Methods: After 3 months of ticagrelor plus aspirin, patients were randomised to either aspirin or placebo, in addition to ticagrelor, for 12 months and compared by prior CABG status. The primary endpoint was Bleeding Academic Research Consortium (BARC) type 2, 3 or 5 bleeding. The key secondary endpoint was all-cause death, myocardial infarction (MI), or stroke.
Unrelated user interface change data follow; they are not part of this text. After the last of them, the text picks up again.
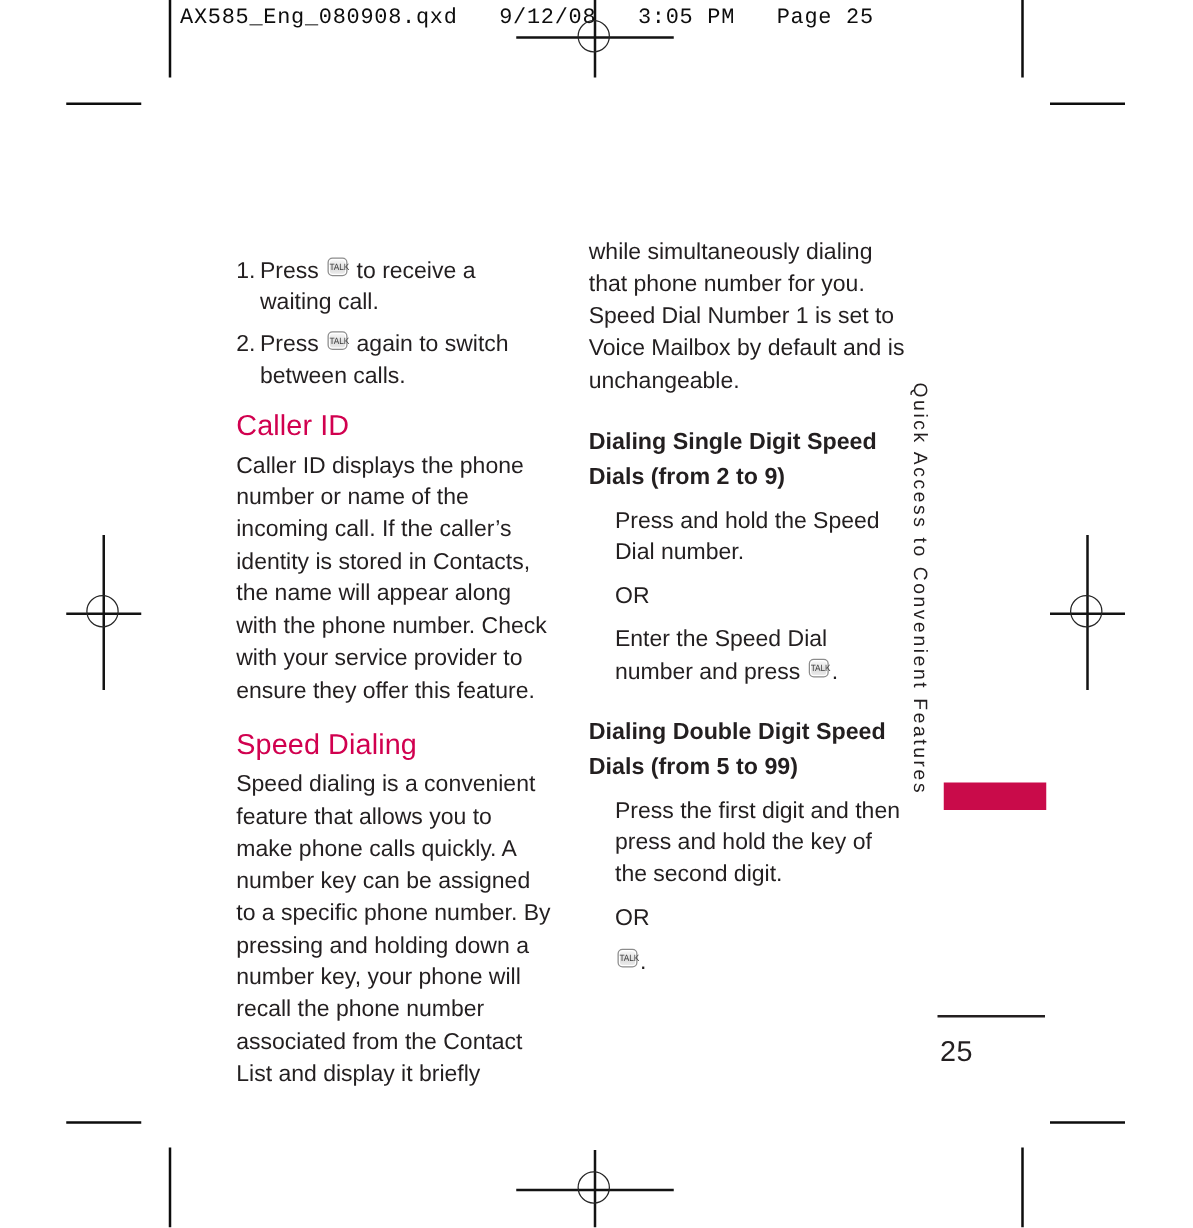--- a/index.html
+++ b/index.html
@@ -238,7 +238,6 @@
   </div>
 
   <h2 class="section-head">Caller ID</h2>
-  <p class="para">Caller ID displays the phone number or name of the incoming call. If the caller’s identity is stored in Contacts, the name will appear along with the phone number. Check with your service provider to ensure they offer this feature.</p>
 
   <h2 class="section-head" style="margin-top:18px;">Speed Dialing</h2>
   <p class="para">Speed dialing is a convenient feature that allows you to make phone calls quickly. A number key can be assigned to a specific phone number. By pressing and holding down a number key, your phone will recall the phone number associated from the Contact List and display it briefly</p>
Results: Out of 7,119 patients, a total of 703 (10.8%) patients had prior CABG within the randomised cohort. Prior CABG patients had more comorbidities and a higher incidence of BARC type 2, 3, or 5 bleeding and death, MI or stroke at 1 year after randomisation, compared with patients without prior CABG. Ticagrelor monotherapy was associated with significantly less BARC 2, 3, or 5 bleeding among prior CABG patients compared with DAPT (4.9% vs 9.6%, hazard ratio [HR] 0.50, 95% confidence interval [CI]: 0.28 to 0.90; pinteraction=0.676) and similar rates of death, MI or stroke (10.0% vs 8.7%, HR 1.14, 95% CI: 0.70 to 1.87; pinteraction=0.484). When comparing target vessel type, treatment effects were consistent among graft- and native-vessel interventions.
Conclusions: In high-risk patients with prior CABG, ticagrelor monotherapy reduced bleeding without compromising ischaemic outcomes compared with ticagrelor plus aspirin.